Passage shown >>
────

Indeed, software failures come in all shapes and sizes. Brent Schlueter, IT director at Sente Mortgage in Austin, TX, recently recounted a software failure episode that caused significant downtime. During a routine software upgrade to the company’s loan origination software, Schlueter determined it was necessary to revert to a previous version. In doing this, he discovered that the system’s backed-up SQL data was corrupt and unusable. Ultimately, this was all attributed to an underlying file structure problem, but the result was at least four hours of system downtime.

"We ended up sending people home," said Schlueter – and later invested in a hybrid cloud DR system.

Natural Disasters

Since tornadoes, earthquakes and the like are often the first that come to mind when we consider the word ‘disaster,’ it’s ironic that natural disasters comprise a mere 5%. Still, their effects are obviously without parallel. For example, a report from HP and SCORE entitled Impact on U.S. Small Business of Natural and Man-Made Disasters indicates that 70% of small firms that experience a major data loss go out of business within a year.

With this in mind, talent recruiting firm 24 Seven, Inc. prepared early. Along with deploying a solid DR system, IT professionals at the company also tested the system regularly to ensure it would perform in a real disaster. So when Superstorm Sandy hit on October 29, 2012, the company was ready. Even though its New York headquarters office was forced to close during the storm, operations critical to the health of the company went along uninterrupted, thanks to foresight and due diligence.

The DR Solution Landscape
The DR market is laden with various solutions. The following describes three of the most common types.

Tape and Disk Backup
For many years, tape and disk backup dominated the DR industry. These solutions are still widely used, but their foothold as the preferred method is weakening as their drawbacks become ever clearer; specifically, their expense and complexity, and their inability to recover systems and applications in real time. Given the prohibitive cost of downtime for SMBs, hours- or days-long lags in restoration are devastating.

Furthermore, regular testing, so imperative to ensuring business continuity during a real disaster, is also particularly difficult and time-consuming with these solutions, and many products do not even offer testing as a functionality.

────

Study questions >>
- A) In the disaster recovery passage, what share of small firms that suffer a major data loss go out of business within a year?
- B) Transcribe the section of the disaster recovery passage that opens with the words "Indeed, software failures" and closes with "of system downtime.".

────

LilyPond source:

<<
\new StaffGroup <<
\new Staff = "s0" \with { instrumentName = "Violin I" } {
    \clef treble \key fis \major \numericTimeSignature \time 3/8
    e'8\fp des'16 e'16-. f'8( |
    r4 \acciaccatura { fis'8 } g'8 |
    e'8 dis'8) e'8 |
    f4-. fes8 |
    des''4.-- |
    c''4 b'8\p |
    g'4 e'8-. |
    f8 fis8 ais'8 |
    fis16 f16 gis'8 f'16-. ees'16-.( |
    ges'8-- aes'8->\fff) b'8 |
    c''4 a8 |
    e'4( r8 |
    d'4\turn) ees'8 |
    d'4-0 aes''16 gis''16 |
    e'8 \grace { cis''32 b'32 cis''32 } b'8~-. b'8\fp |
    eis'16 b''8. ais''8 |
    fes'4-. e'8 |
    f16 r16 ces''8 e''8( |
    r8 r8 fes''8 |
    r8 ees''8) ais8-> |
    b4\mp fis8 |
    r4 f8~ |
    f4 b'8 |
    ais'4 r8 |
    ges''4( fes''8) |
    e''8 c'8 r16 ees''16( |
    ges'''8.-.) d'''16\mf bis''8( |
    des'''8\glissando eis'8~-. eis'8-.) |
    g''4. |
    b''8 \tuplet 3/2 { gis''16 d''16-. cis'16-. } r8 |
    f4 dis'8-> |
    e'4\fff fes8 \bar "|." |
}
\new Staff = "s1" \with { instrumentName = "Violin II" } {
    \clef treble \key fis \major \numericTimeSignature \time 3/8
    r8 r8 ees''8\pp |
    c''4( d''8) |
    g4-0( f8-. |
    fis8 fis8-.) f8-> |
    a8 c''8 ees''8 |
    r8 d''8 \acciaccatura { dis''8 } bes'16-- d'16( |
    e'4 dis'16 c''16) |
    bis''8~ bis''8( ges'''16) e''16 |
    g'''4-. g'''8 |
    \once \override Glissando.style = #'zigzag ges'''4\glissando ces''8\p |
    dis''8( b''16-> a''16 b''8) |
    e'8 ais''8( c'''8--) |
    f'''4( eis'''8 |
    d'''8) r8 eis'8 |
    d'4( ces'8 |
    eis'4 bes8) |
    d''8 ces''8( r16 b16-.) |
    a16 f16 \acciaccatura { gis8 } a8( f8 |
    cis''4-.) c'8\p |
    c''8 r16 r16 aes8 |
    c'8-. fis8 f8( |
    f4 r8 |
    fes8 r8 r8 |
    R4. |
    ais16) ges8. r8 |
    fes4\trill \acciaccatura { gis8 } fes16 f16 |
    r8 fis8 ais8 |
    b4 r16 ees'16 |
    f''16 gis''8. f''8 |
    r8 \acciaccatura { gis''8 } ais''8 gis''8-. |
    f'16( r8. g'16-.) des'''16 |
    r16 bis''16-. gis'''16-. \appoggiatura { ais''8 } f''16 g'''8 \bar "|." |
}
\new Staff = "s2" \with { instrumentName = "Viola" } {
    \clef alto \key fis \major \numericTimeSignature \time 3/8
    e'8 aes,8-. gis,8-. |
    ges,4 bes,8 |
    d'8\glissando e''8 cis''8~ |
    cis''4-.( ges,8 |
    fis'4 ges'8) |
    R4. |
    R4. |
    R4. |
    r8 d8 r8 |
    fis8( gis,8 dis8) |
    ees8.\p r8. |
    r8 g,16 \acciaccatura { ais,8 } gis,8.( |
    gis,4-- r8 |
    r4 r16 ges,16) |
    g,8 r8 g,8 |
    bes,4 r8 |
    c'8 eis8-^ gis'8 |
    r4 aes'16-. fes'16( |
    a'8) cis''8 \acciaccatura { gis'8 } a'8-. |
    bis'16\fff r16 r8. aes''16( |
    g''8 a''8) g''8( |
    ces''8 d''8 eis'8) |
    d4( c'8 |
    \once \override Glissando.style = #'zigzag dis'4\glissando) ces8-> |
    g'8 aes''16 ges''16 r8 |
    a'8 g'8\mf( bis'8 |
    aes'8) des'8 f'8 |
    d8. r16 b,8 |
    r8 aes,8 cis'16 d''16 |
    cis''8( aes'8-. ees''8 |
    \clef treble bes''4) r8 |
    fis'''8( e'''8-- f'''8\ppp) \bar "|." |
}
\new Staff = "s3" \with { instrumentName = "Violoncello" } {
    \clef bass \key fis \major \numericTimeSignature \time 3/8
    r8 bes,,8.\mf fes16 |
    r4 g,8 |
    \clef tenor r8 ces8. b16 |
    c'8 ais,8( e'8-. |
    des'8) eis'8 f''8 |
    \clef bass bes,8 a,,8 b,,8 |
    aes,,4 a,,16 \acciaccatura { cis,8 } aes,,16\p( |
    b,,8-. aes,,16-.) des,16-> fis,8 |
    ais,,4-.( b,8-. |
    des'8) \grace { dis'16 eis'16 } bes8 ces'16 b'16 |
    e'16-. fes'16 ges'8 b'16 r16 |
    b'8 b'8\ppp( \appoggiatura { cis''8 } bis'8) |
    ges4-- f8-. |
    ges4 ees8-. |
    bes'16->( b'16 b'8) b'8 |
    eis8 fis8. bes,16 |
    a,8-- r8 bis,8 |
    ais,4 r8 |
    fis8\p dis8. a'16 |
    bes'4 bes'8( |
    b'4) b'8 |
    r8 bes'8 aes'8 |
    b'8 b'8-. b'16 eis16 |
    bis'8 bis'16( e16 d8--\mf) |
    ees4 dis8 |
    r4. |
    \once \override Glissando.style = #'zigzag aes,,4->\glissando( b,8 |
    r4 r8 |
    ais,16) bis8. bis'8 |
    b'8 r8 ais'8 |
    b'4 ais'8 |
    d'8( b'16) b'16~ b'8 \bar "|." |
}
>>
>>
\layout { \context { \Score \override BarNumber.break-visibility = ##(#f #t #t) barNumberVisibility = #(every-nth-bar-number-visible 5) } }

────

Set of answers >>
- A) 70% of them go out of business within a year.

- B)
Indeed, software failures come in all shapes and sizes. Brent Schlueter, IT director at Sente Mortgage in Austin, TX, recently recounted a software failure episode that caused significant downtime. During a routine software upgrade to the company’s loan origination software, Schlueter determined it was necessary to revert to a previous version. In doing this, he discovered that the system’s backed-up SQL data was corrupt and unusable. Ultimately, this was all attributed to an underlying file structure problem, but the result was at least four hours of system downtime.